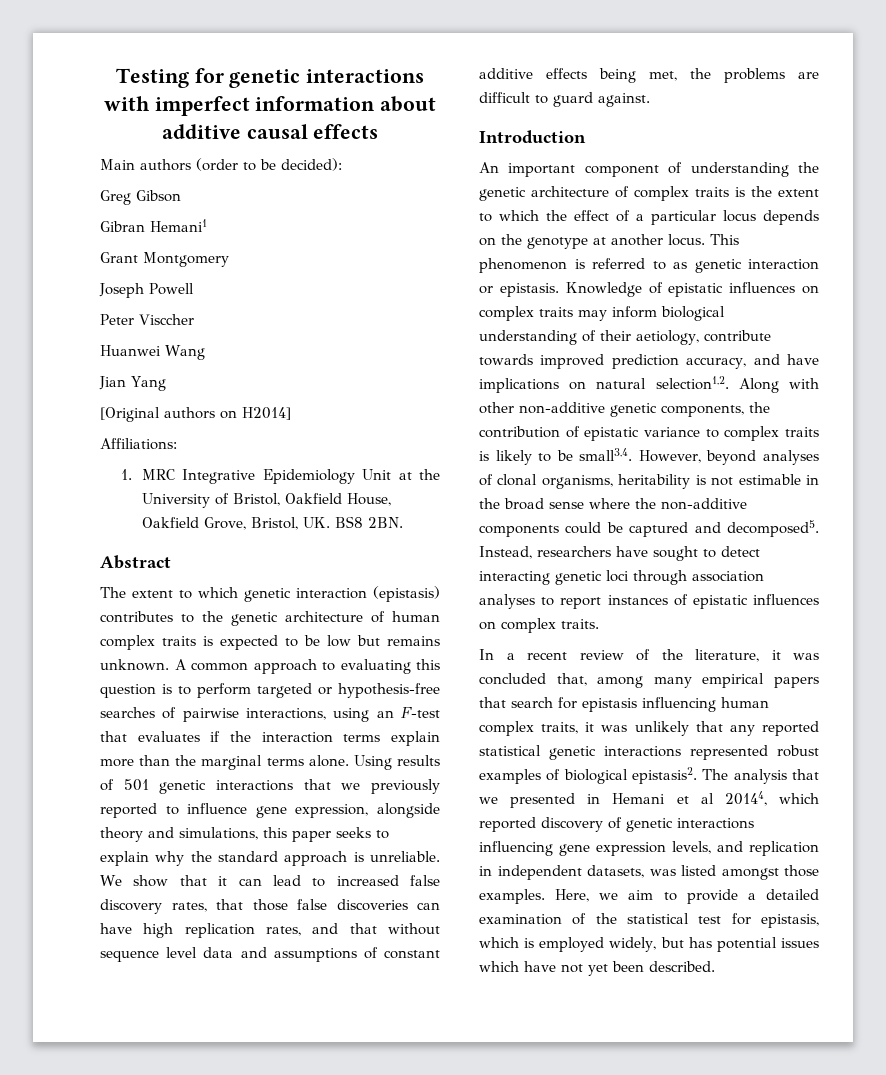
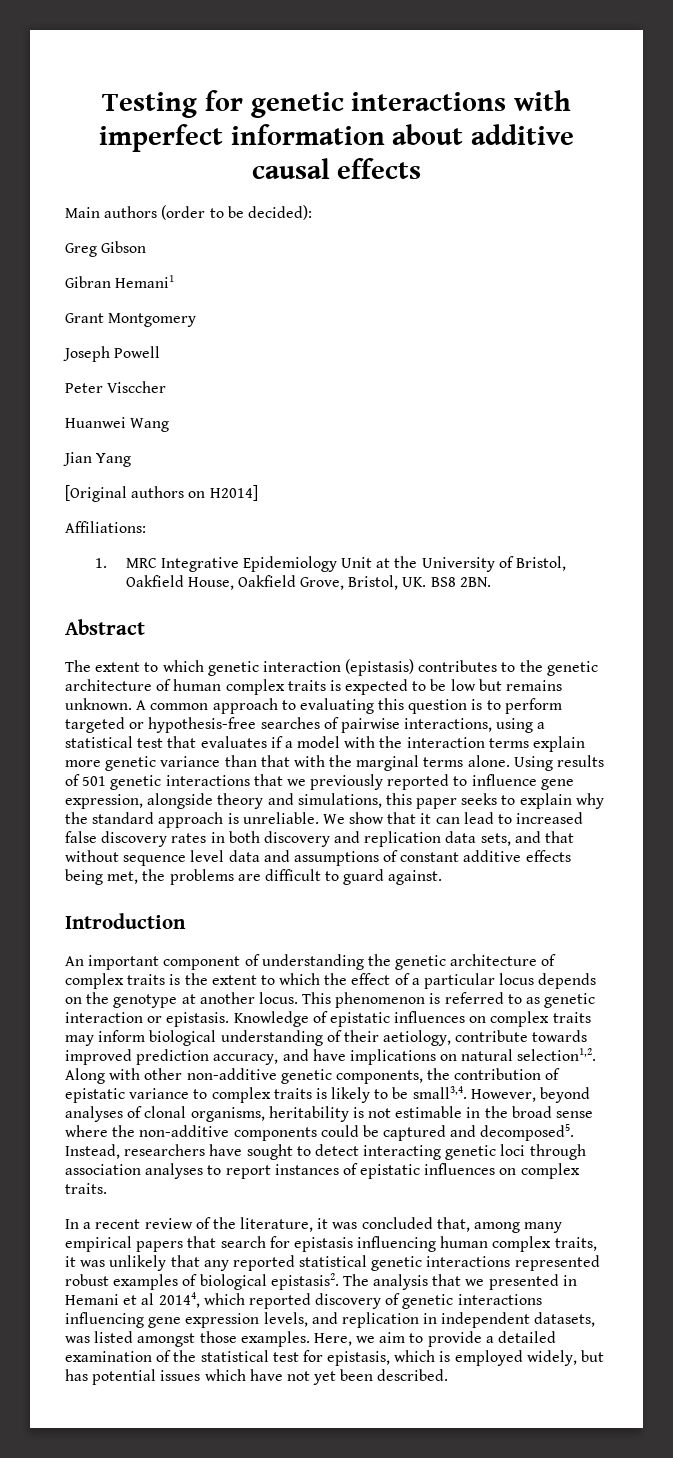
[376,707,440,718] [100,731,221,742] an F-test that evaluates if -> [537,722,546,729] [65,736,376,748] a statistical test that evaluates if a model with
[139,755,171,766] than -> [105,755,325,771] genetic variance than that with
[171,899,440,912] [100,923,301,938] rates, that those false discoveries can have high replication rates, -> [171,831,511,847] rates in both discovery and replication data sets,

════════

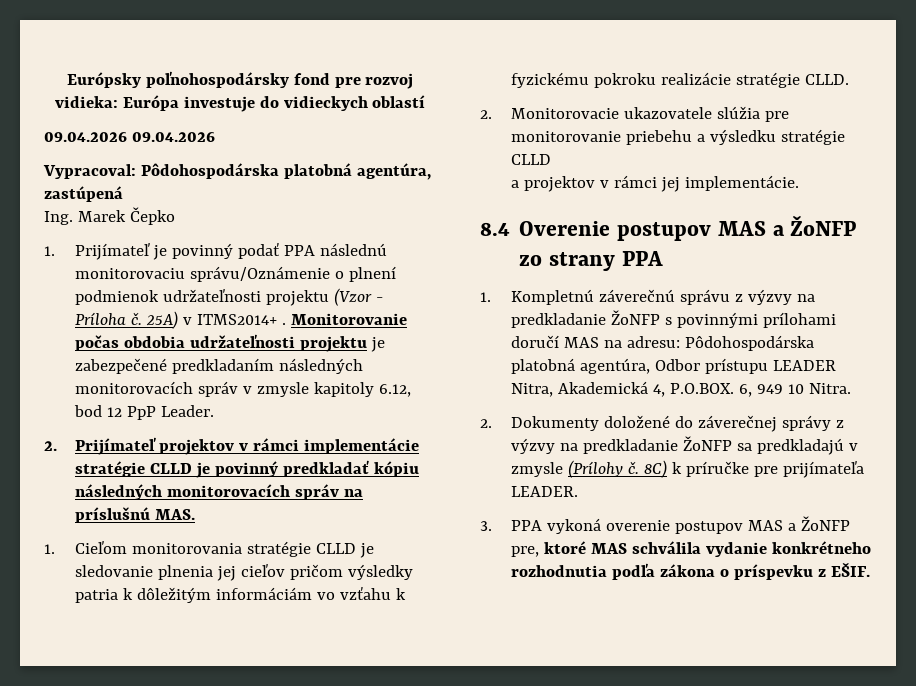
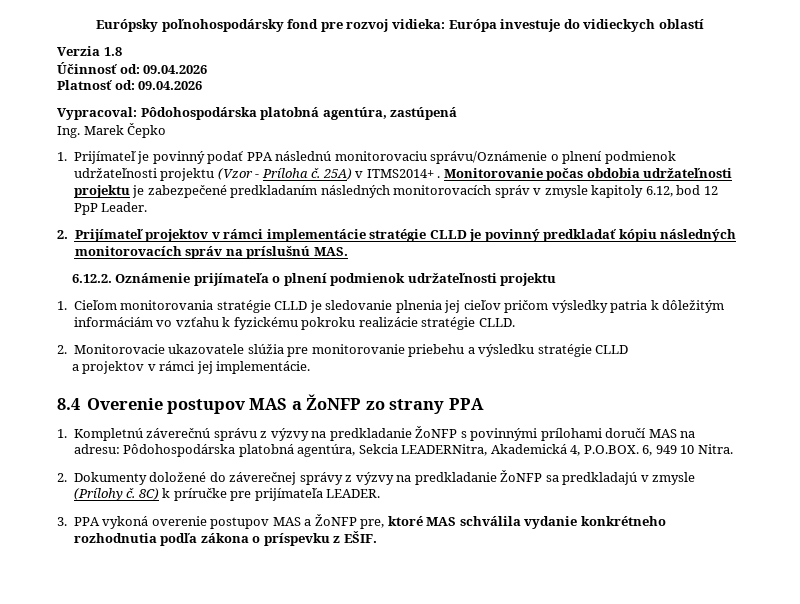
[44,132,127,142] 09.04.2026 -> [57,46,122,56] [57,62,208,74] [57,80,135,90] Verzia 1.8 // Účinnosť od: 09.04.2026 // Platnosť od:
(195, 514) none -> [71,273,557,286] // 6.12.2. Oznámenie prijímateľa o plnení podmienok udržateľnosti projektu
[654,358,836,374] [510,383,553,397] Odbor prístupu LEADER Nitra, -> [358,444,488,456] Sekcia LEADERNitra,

════════

Start with the line above that contains "[139,755,171,766] than ->" and end with the line that contains "[171,899,440,912] [100,923,301,938] rates, that". Write out those lines exactly, and only those.

[139,755,171,766] than -> [105,755,325,771] genetic variance than that with
[171,899,440,912] [100,923,301,938] rates, that those false discoveries can have high replication rates, -> [171,831,511,847] rates in both discovery and replication data sets,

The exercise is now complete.